In 1691, Jesuit missionary Fr. Eusebio Francisco Kino SJ came to this area invited by the Sobaipuri Indians who wanted to know more about his religion. This was the time when the desert was a part of Spain, then Mexico, before it became American territory. Still later, it became a part of Arizona. He built some of the beautiful Spanish mission churches like Tumacacori and San Xavier del Bac (see succeeding post).
Three hundred years later, the Jesuits still work at the frontiers. Today, we are at the border of the same desert Fr. Kino once thread. However, the work is at the other side of the wall the Americans built. We wait for deportees whose dreams of a better life has been crushed to death.
Introducing us to the Kino Border Initiative mission, Fr. Neeley gave us a taste of what the illegal immigrants experienced. When we went to the Mexican immigration processing center, we were treated rudely. The people who were dumped by the US border patrol bus said that even their own people treated them like desert animals.
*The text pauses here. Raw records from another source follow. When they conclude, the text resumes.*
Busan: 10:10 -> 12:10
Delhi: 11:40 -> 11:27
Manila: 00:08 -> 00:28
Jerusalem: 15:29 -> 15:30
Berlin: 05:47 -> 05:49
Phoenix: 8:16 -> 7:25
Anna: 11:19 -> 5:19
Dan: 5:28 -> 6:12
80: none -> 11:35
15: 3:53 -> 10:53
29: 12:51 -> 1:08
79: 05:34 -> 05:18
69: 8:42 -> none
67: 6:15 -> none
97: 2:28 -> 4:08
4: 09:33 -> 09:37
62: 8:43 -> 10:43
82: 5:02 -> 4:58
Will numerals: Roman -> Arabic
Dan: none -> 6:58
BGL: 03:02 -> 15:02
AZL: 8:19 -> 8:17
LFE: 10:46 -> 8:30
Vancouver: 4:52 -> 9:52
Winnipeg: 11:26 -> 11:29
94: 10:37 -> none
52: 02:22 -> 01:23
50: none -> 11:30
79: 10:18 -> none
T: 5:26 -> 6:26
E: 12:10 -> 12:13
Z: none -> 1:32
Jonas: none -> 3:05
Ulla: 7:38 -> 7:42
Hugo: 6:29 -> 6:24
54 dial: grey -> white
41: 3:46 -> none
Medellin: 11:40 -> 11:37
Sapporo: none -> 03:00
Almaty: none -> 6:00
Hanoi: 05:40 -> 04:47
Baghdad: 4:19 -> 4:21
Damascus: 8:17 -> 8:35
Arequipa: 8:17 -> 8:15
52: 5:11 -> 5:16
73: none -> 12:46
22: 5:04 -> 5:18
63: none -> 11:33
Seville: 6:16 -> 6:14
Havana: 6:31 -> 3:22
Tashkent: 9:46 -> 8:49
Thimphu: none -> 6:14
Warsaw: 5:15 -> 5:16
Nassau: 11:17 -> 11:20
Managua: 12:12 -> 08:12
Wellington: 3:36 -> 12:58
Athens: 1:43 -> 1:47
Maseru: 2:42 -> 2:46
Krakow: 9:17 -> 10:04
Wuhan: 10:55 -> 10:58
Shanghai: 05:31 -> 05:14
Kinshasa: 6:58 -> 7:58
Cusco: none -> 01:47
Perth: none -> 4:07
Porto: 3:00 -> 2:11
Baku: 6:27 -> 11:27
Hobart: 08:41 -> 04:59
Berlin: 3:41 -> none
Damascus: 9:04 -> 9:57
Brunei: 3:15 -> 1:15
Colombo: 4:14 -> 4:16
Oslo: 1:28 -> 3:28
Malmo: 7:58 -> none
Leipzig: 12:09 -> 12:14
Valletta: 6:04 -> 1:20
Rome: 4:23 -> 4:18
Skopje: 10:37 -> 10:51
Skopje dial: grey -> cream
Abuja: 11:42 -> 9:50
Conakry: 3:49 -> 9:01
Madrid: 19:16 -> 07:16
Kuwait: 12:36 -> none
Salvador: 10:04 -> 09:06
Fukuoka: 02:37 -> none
Even the hardened criminals deserved some humanity. To be there waiting for the migrants, which Fr. Peter do every day, was risky. I honestly was scared.
Then we walked through the streets of Nogales, passed by the cemetery where the deportees sometimes spent the night. Some of them recognized us from the breakfast earlier at the comedor, where we served hot rice coffee (kape grano), a plate of filling Mexican pasta, beans and tortillas. At some days, mass was celebrated there since they were mostly Catholic.
But some things don’t change from Fr. Kino’s time to this day. Jesuit life is marked by being at the borders, at the frontiers. Risk is what we eat.
Miles from this border, but still in the Sonoran desert, Fr. Kino’s church, the San Xavier del Bac stands majestically white; from afar, a weary native American in the 16th century would like look like the waiting arms of the father of the wayward son of the Gospels. Around 1622 in Cartagena, Columbia, St. Peter Claver SJ also waited, protected, and nursed newly-arrived African slaves. Today, the Kino Initiative waits with open arms to serve the ostracized and the persecuted.
On the road from the Mexican Immigration we took the Nogales bus. Mexican buses were like large Philippine jeepneys: seats were located at the sides, passengers faced each other. One passenger talked to Fr. John Murphy SJ my tertian master. Another who recognized me at the comedor said, “AhGonzales! Speedy Gonzales! Arriba, arriba!” We both laugh, and the guy seated across me joined in laughter. We didn’t know each other, but everyone joined the conversation as if we were friends.
The risk was making ourselves vulnerable to the possibility of persecution in living a radical truth: in the name of compassion, there are no borders. In the vision of eternity, we are all one family riding a bus towards the same destination.